● Problem 1: According to the piece on the APEC summit, why is the summit's real value to China visible on the posters around Beijing? Answer in one to three sentences.
● Problem 2: In the piece on the APEC summit, what topics will leaders discuss on the main agenda?
● Problem 3: Extend the piece on the APEC summit, starting after its last sentence.

When presidents and prime ministers gather here for next week’s Asia-Pacific Economic Co-operation summit, this will likely form the backdrop to their “family photo” sessions. The image will be as symbolic as it will be architectural. As the Kempinski marketing materials put it, “It can now be said that the sun rises in the east in more ways than one.”

The main APEC agenda will see leaders discuss infrastructure, graft and international supply-chain “connectivity.” But its real value to nations like China is visible on the massive posters that already adorn Beijing and line the new elevated freeway that was built to the resort grounds, a careful and deliberate distillation of a soft-hands marketing pitch China is making to the world. “Co-operation win-win prosperity development,” reads one. “Enhance people’s friendship, further international co-operation, safeguard world peace and promote common development,” reads another.

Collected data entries

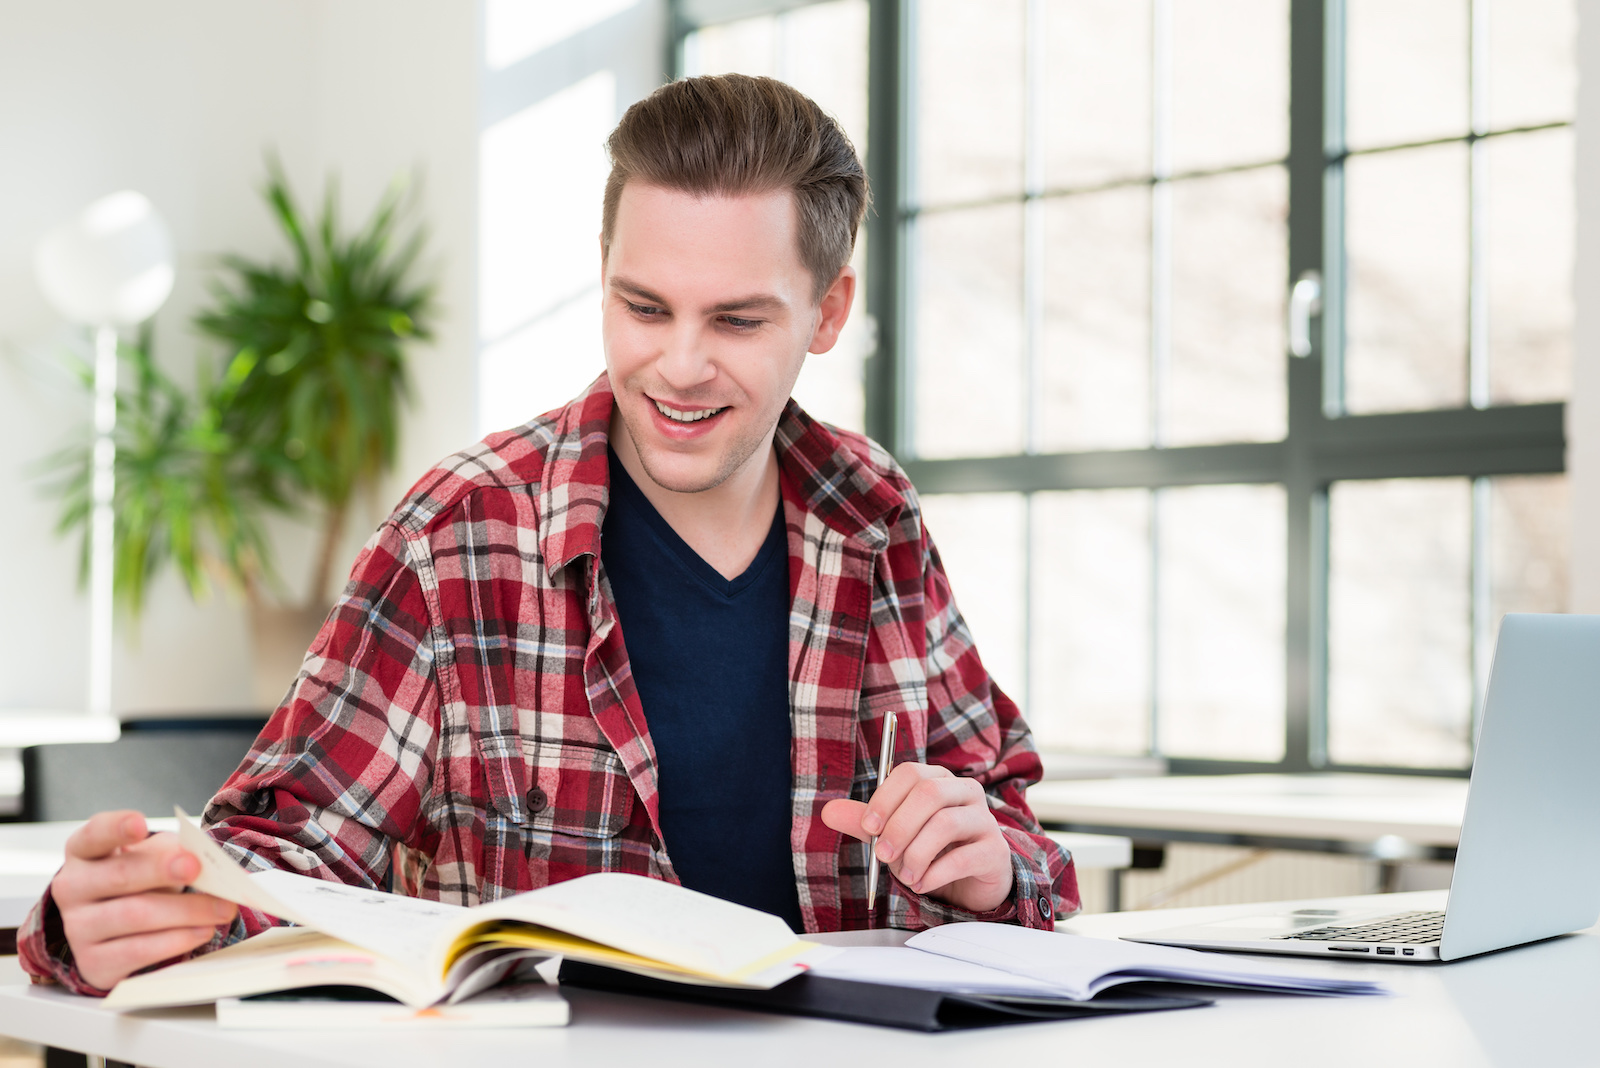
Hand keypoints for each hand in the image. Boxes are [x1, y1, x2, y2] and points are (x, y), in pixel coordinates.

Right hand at [51, 810, 237, 991]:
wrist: (114, 932)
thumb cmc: (138, 881)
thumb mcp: (150, 857)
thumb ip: (171, 852)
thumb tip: (202, 859)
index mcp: (84, 852)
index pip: (94, 835)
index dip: (116, 828)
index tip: (140, 824)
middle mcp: (72, 888)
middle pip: (119, 876)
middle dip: (161, 870)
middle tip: (196, 867)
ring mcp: (78, 928)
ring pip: (135, 916)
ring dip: (186, 910)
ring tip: (223, 908)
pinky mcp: (94, 963)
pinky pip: (139, 951)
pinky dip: (177, 940)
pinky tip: (203, 931)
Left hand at [821, 763, 1013, 913]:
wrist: (972, 882)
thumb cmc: (931, 850)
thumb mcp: (894, 834)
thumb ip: (866, 822)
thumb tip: (828, 812)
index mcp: (938, 780)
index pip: (910, 773)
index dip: (886, 797)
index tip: (868, 826)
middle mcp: (965, 792)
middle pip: (929, 793)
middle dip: (899, 826)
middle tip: (882, 855)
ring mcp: (984, 820)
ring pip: (945, 824)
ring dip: (916, 853)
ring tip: (904, 876)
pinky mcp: (995, 852)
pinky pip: (963, 858)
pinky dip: (935, 874)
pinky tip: (922, 884)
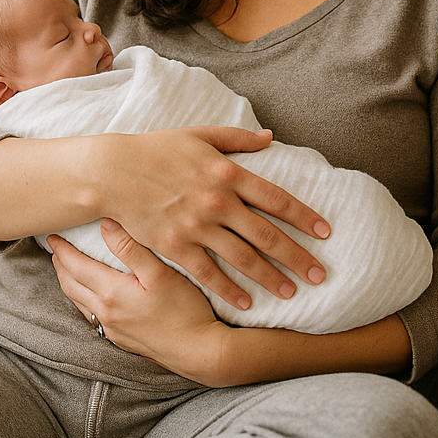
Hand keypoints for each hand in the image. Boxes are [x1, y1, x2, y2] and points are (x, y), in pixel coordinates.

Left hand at [47, 223, 232, 383]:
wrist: (198, 351)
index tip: (53, 235)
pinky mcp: (122, 340)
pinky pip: (91, 316)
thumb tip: (105, 224)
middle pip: (71, 285)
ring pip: (79, 302)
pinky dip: (82, 299)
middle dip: (60, 265)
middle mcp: (105, 313)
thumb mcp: (160, 273)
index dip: (62, 249)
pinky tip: (91, 296)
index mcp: (111, 293)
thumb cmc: (185, 310)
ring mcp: (112, 329)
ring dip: (69, 283)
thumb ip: (131, 248)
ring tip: (68, 268)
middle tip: (56, 248)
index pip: (75, 266)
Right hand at [95, 127, 329, 309]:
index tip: (325, 232)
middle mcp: (217, 202)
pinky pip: (208, 273)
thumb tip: (270, 137)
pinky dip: (230, 290)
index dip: (304, 216)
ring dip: (270, 277)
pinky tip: (248, 303)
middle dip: (297, 255)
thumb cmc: (156, 149)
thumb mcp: (200, 134)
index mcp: (227, 173)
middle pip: (267, 234)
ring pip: (243, 258)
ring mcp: (196, 227)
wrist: (112, 171)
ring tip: (292, 291)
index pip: (277, 198)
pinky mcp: (175, 246)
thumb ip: (237, 137)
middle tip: (320, 274)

● Task output 1: The posters are a careful and deliberate distillation of the soft-hands marketing pitch China is making to the world. They adorn Beijing and line the new elevated freeway to the resort grounds, so that pitch is on open display.

● Task output 2: Infrastructure, graft and international supply-chain "connectivity."

● Task output 3:
Six years after the spectacle of its summer Olympics, the APEC meetings are for China another chance to burnish a brand that, more than ever, is in need of a boost. Recent years have seen Beijing wage aggressive campaigns against Western businesses, eliciting charges that it is engaged in rank protectionism. It has used oil rigs and ground troops to push out its borders on land and sea, angering neighbours. Even in African countries, where its companies have built lengthy new networks of road and rail, a majority holds negative views on Chinese business people, products, social responsibility and employment practices.